- TASK DESCRIPTION
Only some lines are wanted. Transcribe, exactly, the lines below from the line with "The outbreak of the global pandemic, COVID-19, caught" up to and including the line with "II. COVID-19 and".

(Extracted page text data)

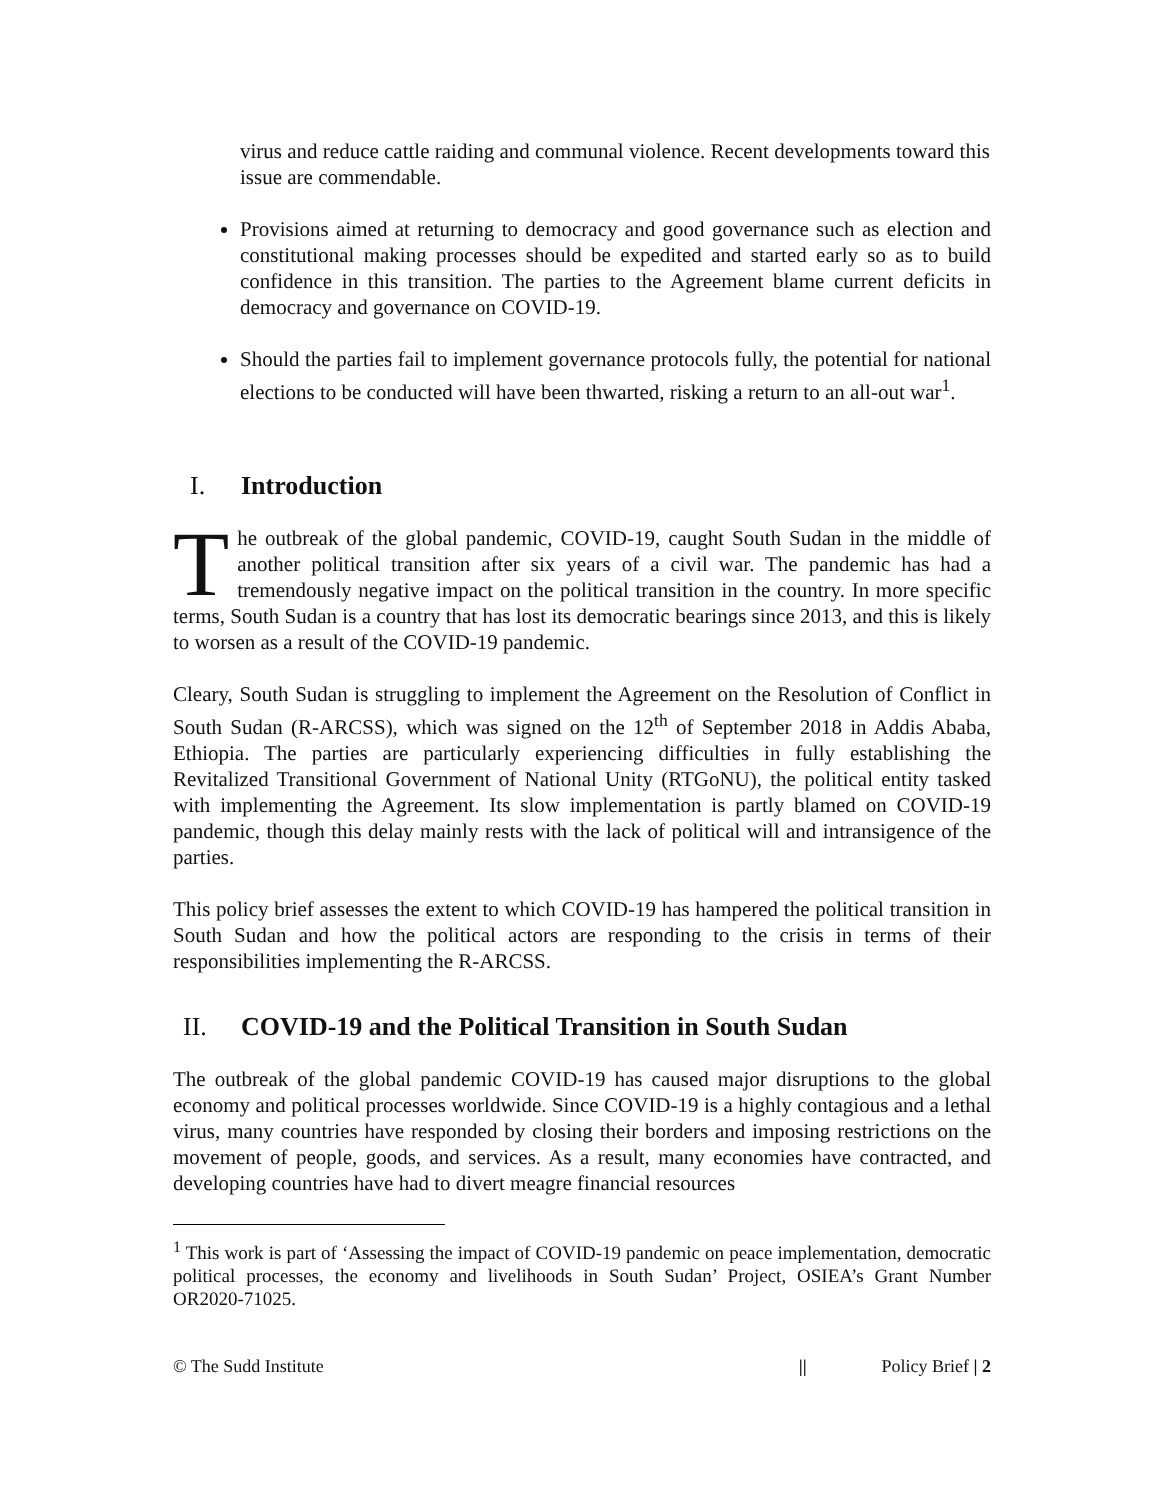virus and reduce cattle raiding and communal violence. Recent developments toward this issue are commendable.
Provisions aimed at returning to democracy and good governance such as election and constitutional making processes should be expedited and started early so as to build confidence in this transition. The parties to the Agreement blame current deficits in democracy and governance on COVID-19.
Should the parties fail to implement governance protocols fully, the potential for national elections to be conducted will have been thwarted, risking a return to an all-out war<sup>1</sup>.
I. Introduction
The outbreak of the global pandemic, COVID-19, caught South Sudan in the middle of another political transition after six years of a civil war. The pandemic has had a tremendously negative impact on the political transition in the country. In more specific terms, South Sudan is a country that has lost its democratic bearings since 2013, and this is likely to worsen as a result of the COVID-19 pandemic.
Cleary, South Sudan is struggling to implement the Agreement on the Resolution of Conflict in South Sudan (R-ARCSS), which was signed on the 12<sup>th</sup> of September 2018 in Addis Ababa, Ethiopia. The parties are particularly experiencing difficulties in fully establishing the Revitalized Transitional Government of National Unity (RTGoNU), the political entity tasked with implementing the Agreement. Its slow implementation is partly blamed on COVID-19 pandemic, though this delay mainly rests with the lack of political will and intransigence of the parties.
This policy brief assesses the extent to which COVID-19 has hampered the political transition in South Sudan and how the political actors are responding to the crisis in terms of their responsibilities implementing the R-ARCSS.
II. COVID-19 and the Political Transition in South Sudan
The outbreak of the global pandemic COVID-19 has caused major disruptions to the global economy and political processes worldwide. Since COVID-19 is a highly contagious and a lethal virus, many countries have responded by closing their borders and imposing restrictions on the movement of people, goods, and services. As a result, many economies have contracted, and developing countries have had to divert meagre financial resources
<sup>1</sup> This work is part of ‘Assessing the impact of COVID-19 pandemic on peace implementation, democratic political processes, the economy and livelihoods in South Sudan’ Project, OSIEA’s Grant Number OR2020-71025.
© The Sudd Institute || Policy Brief | 2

- TASK RESPONSE
The outbreak of the global pandemic, COVID-19, caught South Sudan in the middle of another political transition after six years of a civil war. The pandemic has had a tremendously negative impact on the political transition in the country. In more specific terms, South Sudan is a country that has lost its democratic bearings since 2013, and this is likely to worsen as a result of the COVID-19 pandemic.
Cleary, South Sudan is struggling to implement the Agreement on the Resolution of Conflict in South Sudan (R-ARCSS), which was signed on the 12<sup>th</sup> of September 2018 in Addis Ababa, Ethiopia. The parties are particularly experiencing difficulties in fully establishing the Revitalized Transitional Government of National Unity (RTGoNU), the political entity tasked with implementing the Agreement. Its slow implementation is partly blamed on COVID-19 pandemic, though this delay mainly rests with the lack of political will and intransigence of the parties.
This policy brief assesses the extent to which COVID-19 has hampered the political transition in South Sudan and how the political actors are responding to the crisis in terms of their responsibilities implementing the R-ARCSS.
II. COVID-19 and the Political Transition in South Sudan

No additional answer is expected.